WASHINGTON (Reuters) - White House officials were firm on Monday that President Barack Obama would not negotiate with congressional Republicans under the threat of a debt default and repeated that it is up to Congress to raise the U.S. borrowing cap. "There has never been a period where you have a serious faction or a serious strategy by one political party ... to use the threat of default as the main tactic in extracting policy," White House National Economic Council Director Gene Sperling said at a Politico breakfast. Sperling spoke a day after House of Representatives Speaker John Boehner, a Republican, took a hard line on the deadlock that has shut down the government and threatens an unprecedented default as early as October 17, saying he would not raise the debt limit without a concession from the president.
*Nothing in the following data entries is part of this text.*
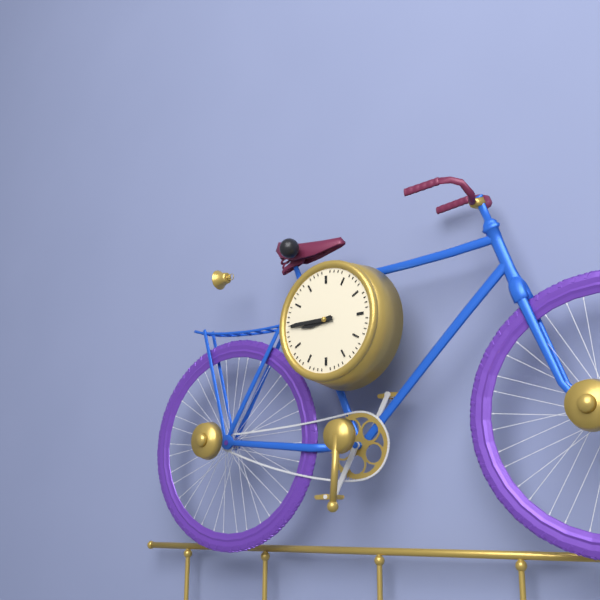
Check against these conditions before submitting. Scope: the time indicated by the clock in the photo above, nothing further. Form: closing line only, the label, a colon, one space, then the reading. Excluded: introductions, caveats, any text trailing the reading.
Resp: 8:45
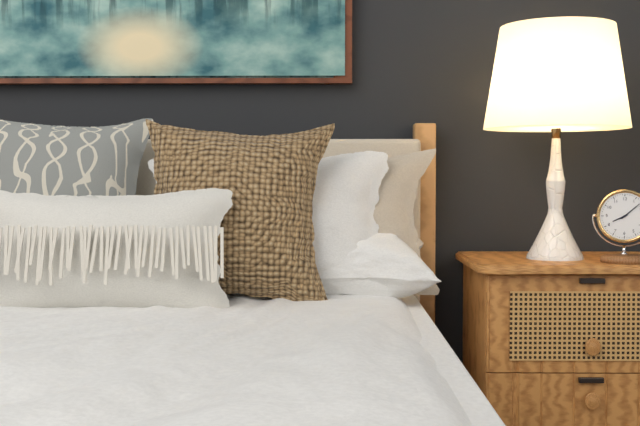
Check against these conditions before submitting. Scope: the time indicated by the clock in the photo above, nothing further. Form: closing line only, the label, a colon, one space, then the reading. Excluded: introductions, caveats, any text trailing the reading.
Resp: 8:08
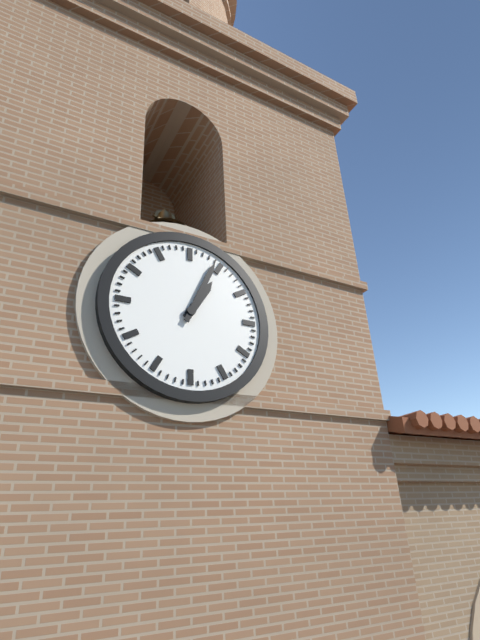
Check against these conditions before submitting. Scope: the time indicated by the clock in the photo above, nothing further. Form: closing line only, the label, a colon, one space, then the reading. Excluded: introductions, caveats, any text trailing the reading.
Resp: 1:04
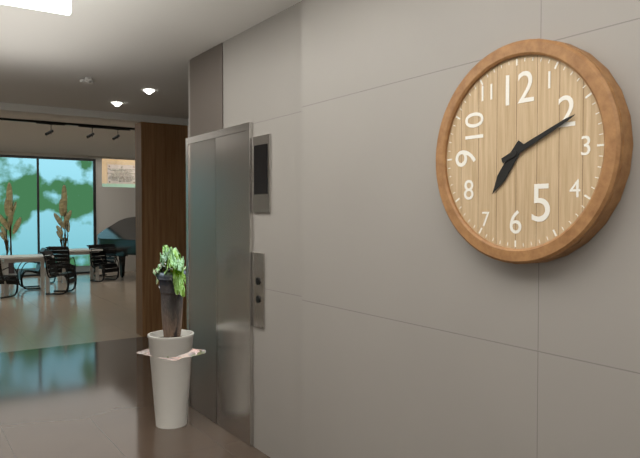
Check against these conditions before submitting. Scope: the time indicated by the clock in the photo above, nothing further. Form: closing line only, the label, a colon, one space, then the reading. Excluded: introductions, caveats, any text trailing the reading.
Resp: 7:11
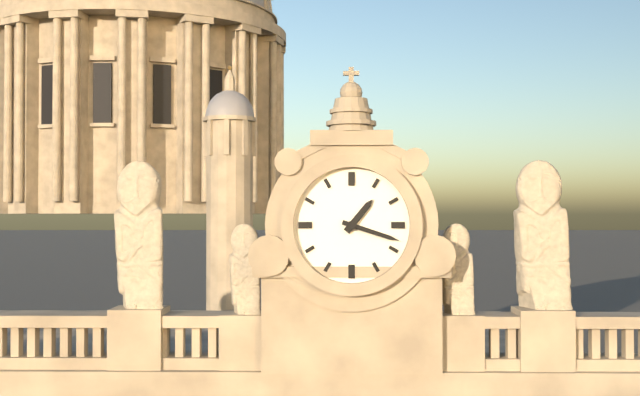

Holding up an increase in the debt limit in exchange for political concessions would set a dangerous precedent, Sperling said. "You know how this goes," he said. "It will be used time and again, and there will be payback if there is a Republican president." Sperling and White House Council of Economic Advisers Chairman Jason Furman said there is no easy recourse if Congress does not raise the $16.7 trillion debt ceiling. The White House believes that language in the U.S. Constitution does not give the president authority to raise the debt limit unilaterally. (Reporting by Mark Felsenthal; Editing by Bill Trott and Vicki Allen)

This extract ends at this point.